Parents who lost their children in China's earthquake fear they will not be allowed to properly commemorate the disaster's first anniversary.
Many parents want to return to the site of the schools in Sichuan that killed their children when they collapsed. But the Chinese authorities have cruelly stopped them from going to the schools on sensitive occasions, and are said to be monitoring the parents ahead of the May 12 anniversary.
China has not said how many children were among the 90,000 dead and missing. The government has admitted that nearly 14,000 schools - some of them poorly or hastily built - were damaged in the magnitude-8 earthquake.
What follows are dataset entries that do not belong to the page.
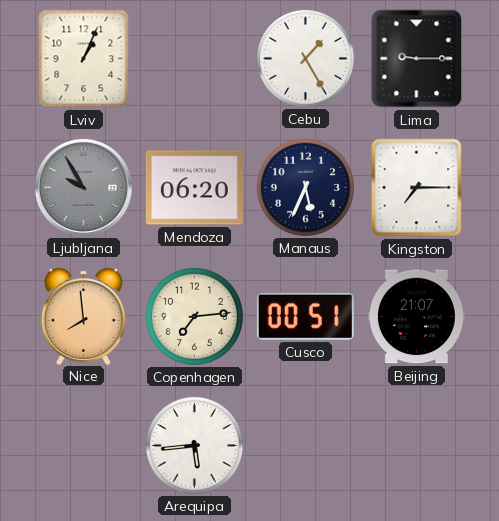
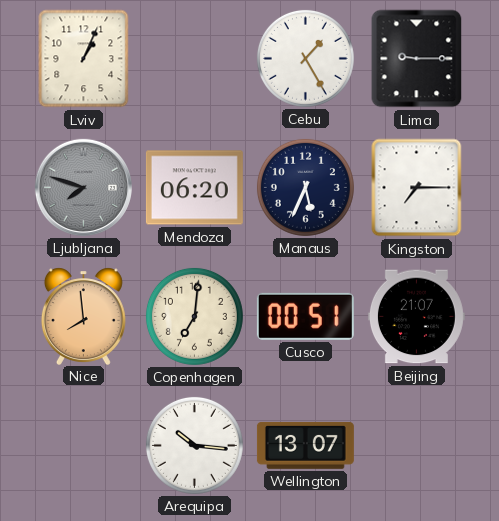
Ljubljana: 9:55 -> 7:48
Copenhagen: 7:14 -> 7:01
Arequipa: 5:44 -> 10:16
Wellington: none -> 13:07
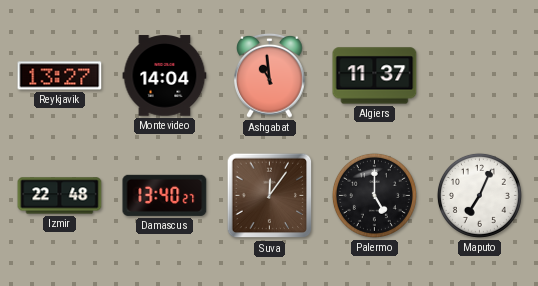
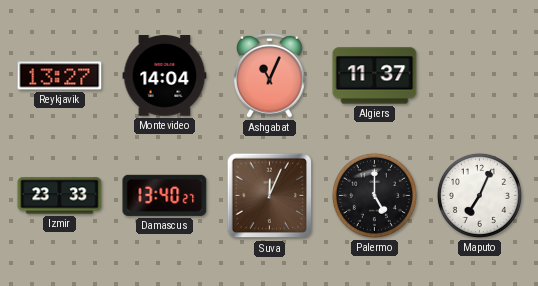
Ashgabat: 10:59 -> 11:04
Izmir: 22:48 -> 23:33
Suva: 12:06 -> 12:04
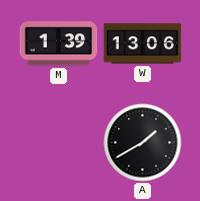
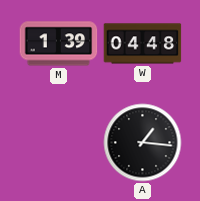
W: 13:06 -> 04:48
A: 1:40 -> 1:16
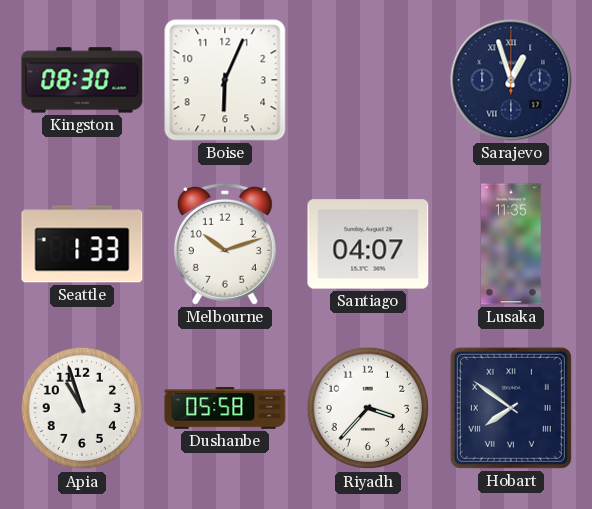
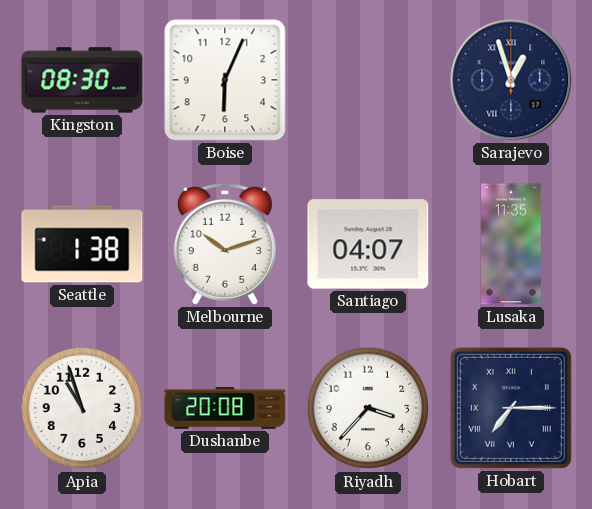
Seattle: 1:33 -> 1:38
Dushanbe: 05:58 -> 20:08
Hobart: 7:51 -> 7:15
One mother, Hu Hongfang, wants to return to Juyuan Middle School to mark the first anniversary of the death of her 15-year-old son Guo Jun. But she is not hopeful that she will be allowed to get to the collapsed school site, in the city of Dujiangyan in northern Sichuan Province. "On every occasion parents have wanted to pay their respects to their children, the whole school and nearby area have been sealed off," she said.
Zhou Siqiang, whose daughter died at the Juyuan school, said parents have been prevented from visiting the site on a number of occasions. He said they were stopped from going to the site on last month's Tomb Sweeping Day, when Chinese people traditionally visit family graves.
Across Dujiangyan, parents at another collapsed school said that many methods were used by the authorities to prevent them from staging public displays of grief-- including stopping them from leaving their homes and taking them away from the city during sensitive times.
The local government and police did not comment on the parents' claims. But the man who runs a cemetery where many of the Xinjian schoolchildren are buried confirmed that there is a special team monitoring the parents. Chen Hua, who works at Baoshanta Cemetery, told reporters that a special "work team" was attached to the local police station.
Amnesty International has also released a report saying the authorities continued to intimidate and detain parents who had lost children in the earthquake.